[37]
You also took away at Lilybaeum whatever
silver vessels you chose from Marcus Caelius, a Roman knight, a most excellent young
man. You did not hesitate to take away the whole furniture, of Caius Cacurius, a
most active and accomplished man, and of the greatest influence in his city. You
took away, with the knowledge of every body, a very large and very beautiful table
of citron-wood from Quintus Lutatius Diodorus, who, owing to the kind exertion of
his interest by Quintus Catulus, was made a Roman citizen by Lucius Sulla. I do not
object to you that you stripped and plundered a most worthy imitator of yours in his
whole character, Apollonius, the son of Nico, a citizen of Drepanum, who is now called Aulus Clodius, of all
his exquisitely wrought silver plate;—I say nothing of that.
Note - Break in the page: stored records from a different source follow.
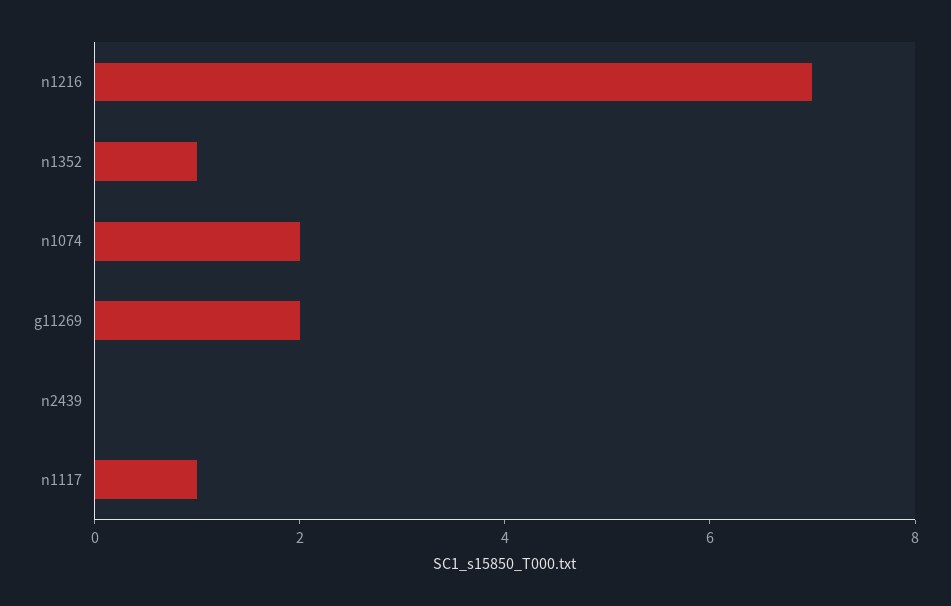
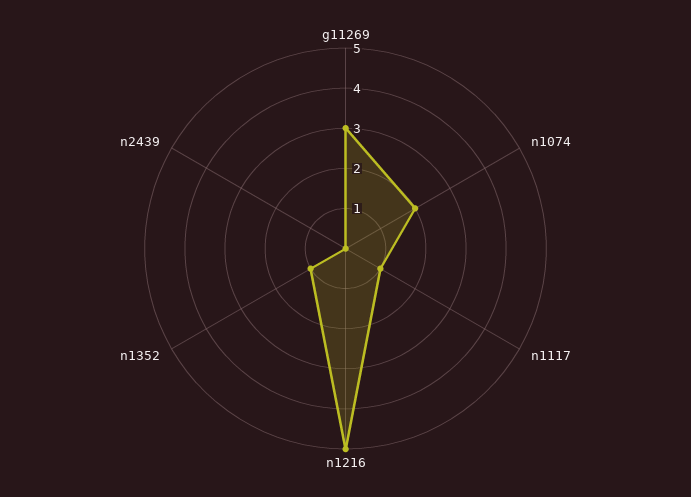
  {
-   "n1216": 7,
+   "n1216": 5,
    "n1352": 1,
    "n1074": 2,
-   "g11269": 2,
+   "g11269": 3,
    "n2439": 0,
    "n1117": 1
  }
For he does
not think that any injury has been done to him, because you came to his assistance
when he was a ruined man, with the rope round his neck, and shared with him the
property belonging to their father, of which he had plundered his wards at Drepanum.
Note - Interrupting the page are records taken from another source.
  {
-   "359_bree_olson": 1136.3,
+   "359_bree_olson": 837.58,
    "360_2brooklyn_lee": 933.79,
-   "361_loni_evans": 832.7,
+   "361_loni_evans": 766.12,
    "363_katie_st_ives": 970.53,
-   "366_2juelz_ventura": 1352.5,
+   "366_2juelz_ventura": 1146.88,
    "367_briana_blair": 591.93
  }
I am even very glad if you took anything from him, and I say that nothing was ever
better done by you. But it certainly was not right that the statue of Apollo should
have been taken away from Lyso of Lilybaeum, I a most eminent man, with whom you had been staying as a
guest. But you will say that you bought it—I know that—for six
hundred sesterces. So I suppose: I know it, I say; I
will produce the accounts; and yet that ought not to have been done. Will you say
that the drinking vessels with emblems of Lilybaeum on them were, bought from Heius, the minor to whom
Marcellus is guardian, whom you had plundered of a large sum of money, or will you
confess that they were taken by force?